◆ Task goal ◆
Please print every line of the records below character for character, with no changes.

* begin Entries provided *

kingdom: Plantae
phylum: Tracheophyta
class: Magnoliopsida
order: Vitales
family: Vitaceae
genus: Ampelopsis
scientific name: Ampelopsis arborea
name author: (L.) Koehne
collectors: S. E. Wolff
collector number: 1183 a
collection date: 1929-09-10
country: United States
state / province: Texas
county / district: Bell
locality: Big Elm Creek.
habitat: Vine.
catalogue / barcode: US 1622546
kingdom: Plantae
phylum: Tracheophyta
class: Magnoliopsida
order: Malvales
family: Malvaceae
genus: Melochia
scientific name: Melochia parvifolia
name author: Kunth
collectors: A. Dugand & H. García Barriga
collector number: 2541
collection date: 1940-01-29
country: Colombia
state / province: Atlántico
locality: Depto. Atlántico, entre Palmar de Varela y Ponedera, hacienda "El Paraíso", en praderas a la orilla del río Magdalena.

* end Entries provided *

◆ Solution ◆
kingdom: Plantae
phylum: Tracheophyta
class: Magnoliopsida
order: Vitales
family: Vitaceae
genus: Ampelopsis
scientific name: Ampelopsis arborea
name author: (L.) Koehne
collectors: S. E. Wolff
collector number: 1183 a
collection date: 1929-09-10
country: United States
state / province: Texas
county / district: Bell
locality: Big Elm Creek.
habitat: Vine.
catalogue / barcode: US 1622546
kingdom: Plantae
phylum: Tracheophyta
class: Magnoliopsida
order: Malvales
family: Malvaceae
genus: Melochia
scientific name: Melochia parvifolia
name author: Kunth
collectors: A. Dugand & H. García Barriga
collector number: 2541
collection date: 1940-01-29
country: Colombia
state / province: Atlántico
locality: Depto. Atlántico, entre Palmar de Varela y Ponedera, hacienda "El Paraíso", en praderas a la orilla del río Magdalena.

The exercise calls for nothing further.